DOCUMENT PASSAGE.
------------------------------------------------------------------------

I see. In that case, I would defer merging this test as it assumes too much
about readdir behavior (even though applications may expect this behavior).

>
> Returning ENOENT from readdir(3) is obviously a bug.
>
> The merge case being not super high performance is perfectly okay.
> The only thing I've worried about in that case is unbound memory use,
> but apparently that hasn't been an issue in practice.
>

Okay, so I will try to reproduce the ENOENT and fix it.
In any case, even if the bug exists it's not urgent.

Thanks,
Amir.
Miklos Szeredi April 22, 2021, 9:03 a.m. UTC | #4
On Thu, Apr 22, 2021 at 10:47 AM Amir Goldstein <amir73il@gmail.com> wrote:
>
> On Thu, Apr 22, 2021 at 10:53 AM Miklos Szeredi <miklos@szeredi.hu> wrote:
> >
> > On Thu, Apr 22, 2021 at 8:18 AM Amir Goldstein <amir73il@gmail.com> wrote:
> > >
> > > On Wed, Apr 21, 2021 at 12:23 PM Amir Goldstein <amir73il@gmail.com> wrote:
> > > >
> > > > Eryu,
> > > >
> > > > This extends the generic t_dir_offset2 test to verify
> > > > some more test cases and adds a new generic test which
> > > > passes on overlayfs (and other fs) on upstream kernel.
> > > >
> > > > The overlayfs specific test fails on upstream kernel
> > > > and the fix commit is currently in linux-next.
> > > > As usual, you may want to wait with merging until the fix
> > > > commit hits upstream.

------------------------------------------------------------------------

PROVIDED MATERIAL.
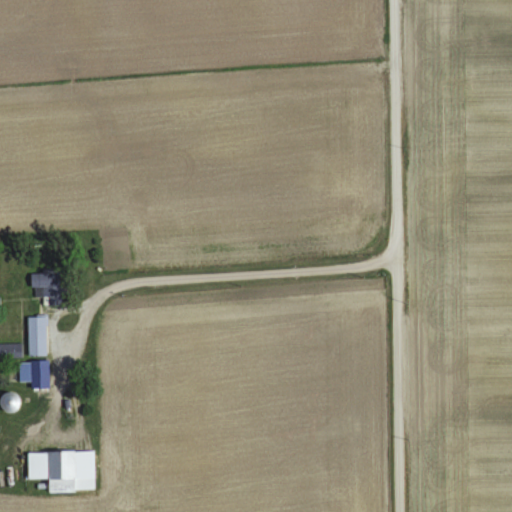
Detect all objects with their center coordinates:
road: (398, 255)
road: (193, 276)
building: (50, 282)
building: (45, 286)
road: (71, 308)
building: (39, 334)
building: (37, 335)
building: (14, 348)
road: (66, 348)
road: (63, 355)
building: (39, 371)
silo: (14, 400)
building: (64, 468)
building: (64, 469)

------------------------------------------------------------------------

Reproduce everything in the email thread on readdir behavior from "I see. In that" down to "is perfectly okay.". The rows have no connection to the email thread on readdir behavior.

WORKED ANSWER.
I see. In that case, I would defer merging this test as it assumes too much
about readdir behavior (even though applications may expect this behavior).

>
> Returning ENOENT from readdir(3) is obviously a bug.
>
> The merge case being not super high performance is perfectly okay.